PDGF-BB Delays Degeneration of the Intervertebral Discs in a Rabbit Preclinical Model.

Abstract

Preclinical animal study. Determine the in vivo effects of platelet-derived growth factor BB (PDGF-BB) delivered in a thiol-modified hyaluronic acid (TMHA) hydrogel on intervertebral disk (IVD) degeneration. IVD degeneration is a worldwide health concern and remains without an effective treatment. Several in vitro studies have demonstrated the potential of PDGF-BB, a primary component of platelet-rich plasma, as a therapy for IVD degeneration. Our hypotheses were that treatment of injured IVDs with PDGF would inhibit degeneration and that administration of PDGF in a TMHA hydrogel would improve its efficacy. IVD degeneration was induced using the rabbit annular puncture model. Four weeks after injury, IVDs were treated with either PDGF-BB or PDGF-BB delivered within a TMHA hydrogel. The efficacy of treatment was determined using x-ray, MRI, histology, and biomechanical testing.

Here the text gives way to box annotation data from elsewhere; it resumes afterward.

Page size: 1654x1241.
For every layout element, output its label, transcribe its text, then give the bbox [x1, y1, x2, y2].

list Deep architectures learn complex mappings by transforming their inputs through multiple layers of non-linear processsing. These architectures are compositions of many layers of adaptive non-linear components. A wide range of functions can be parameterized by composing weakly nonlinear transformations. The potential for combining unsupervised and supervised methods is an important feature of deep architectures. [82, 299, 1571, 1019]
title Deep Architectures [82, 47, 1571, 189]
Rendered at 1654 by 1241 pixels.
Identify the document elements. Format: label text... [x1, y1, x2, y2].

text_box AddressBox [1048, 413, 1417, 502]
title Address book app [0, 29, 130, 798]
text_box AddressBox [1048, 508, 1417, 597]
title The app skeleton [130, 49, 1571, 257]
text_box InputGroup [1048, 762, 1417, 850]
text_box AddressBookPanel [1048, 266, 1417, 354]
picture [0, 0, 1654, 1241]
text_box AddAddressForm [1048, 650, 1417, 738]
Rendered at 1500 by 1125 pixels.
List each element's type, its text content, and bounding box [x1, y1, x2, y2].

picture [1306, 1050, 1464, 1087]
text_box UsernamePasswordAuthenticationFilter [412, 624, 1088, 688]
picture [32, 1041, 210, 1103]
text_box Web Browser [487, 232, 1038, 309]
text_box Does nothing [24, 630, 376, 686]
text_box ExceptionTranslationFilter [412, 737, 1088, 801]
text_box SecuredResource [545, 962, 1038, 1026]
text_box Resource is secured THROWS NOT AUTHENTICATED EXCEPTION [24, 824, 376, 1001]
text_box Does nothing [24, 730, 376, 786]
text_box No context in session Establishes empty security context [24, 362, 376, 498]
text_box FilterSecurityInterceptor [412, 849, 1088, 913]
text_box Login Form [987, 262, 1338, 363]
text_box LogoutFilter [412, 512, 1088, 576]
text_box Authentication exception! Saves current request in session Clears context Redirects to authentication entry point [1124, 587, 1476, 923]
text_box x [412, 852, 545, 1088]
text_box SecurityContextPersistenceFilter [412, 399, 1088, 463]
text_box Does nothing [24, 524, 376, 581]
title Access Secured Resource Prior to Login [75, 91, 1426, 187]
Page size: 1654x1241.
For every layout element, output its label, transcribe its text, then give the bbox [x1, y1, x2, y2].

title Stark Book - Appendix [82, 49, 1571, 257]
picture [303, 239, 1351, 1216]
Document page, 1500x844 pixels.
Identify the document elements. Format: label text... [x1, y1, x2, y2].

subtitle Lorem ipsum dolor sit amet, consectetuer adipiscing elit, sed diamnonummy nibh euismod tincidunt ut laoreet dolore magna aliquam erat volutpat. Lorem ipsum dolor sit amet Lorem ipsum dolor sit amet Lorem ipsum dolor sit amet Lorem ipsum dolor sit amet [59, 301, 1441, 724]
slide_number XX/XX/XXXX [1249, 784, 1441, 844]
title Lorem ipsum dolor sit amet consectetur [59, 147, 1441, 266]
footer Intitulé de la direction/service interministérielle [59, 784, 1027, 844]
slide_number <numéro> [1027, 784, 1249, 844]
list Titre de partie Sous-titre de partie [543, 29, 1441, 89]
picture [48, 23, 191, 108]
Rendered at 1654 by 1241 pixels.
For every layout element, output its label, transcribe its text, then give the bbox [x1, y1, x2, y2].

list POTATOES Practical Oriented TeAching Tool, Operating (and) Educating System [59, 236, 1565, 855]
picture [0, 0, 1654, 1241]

At 4 weeks after treatment, cell apoptosis and deposition of matrix containing type III collagen a1 (Col3a1) was demonstrated in both the nucleus pulposus and annulus fibrosus, while this was inhibited by PDGF. At 8 weeks after treatment, disc area and MRI indices of injured IVDs treated with PDGF were significantly higher (P < 0.05) than those treated with the TMHA alone. Similarly, degenerative scores for saline- and TMHA-treated IVDs demonstrated significantly more degeneration (P < 0.05) than PDGF-treated IVDs at 8 weeks. Biomechanical assessments found fewer indicators of degeneration in PDGF-TMHA-treated IVDs at both 4 and 8 weeks post-treatment, compared to saline-, TMHA-, and PDGF-only-treated IVDs. Both PDGF- and PDGF-TMHA-treated IVDs also demonstrated a significant increase (P < 0.05) in compressive strength to failure, compared with controls at 8 weeks post-treatment. The results of this study suggest that PDGF-BB significantly decreases disc degeneration and when delivered in a TMHA gel scaffold, helps prevent both apoptosis and Col3 matrix production, while maintaining disc structure and biomechanical function. NA.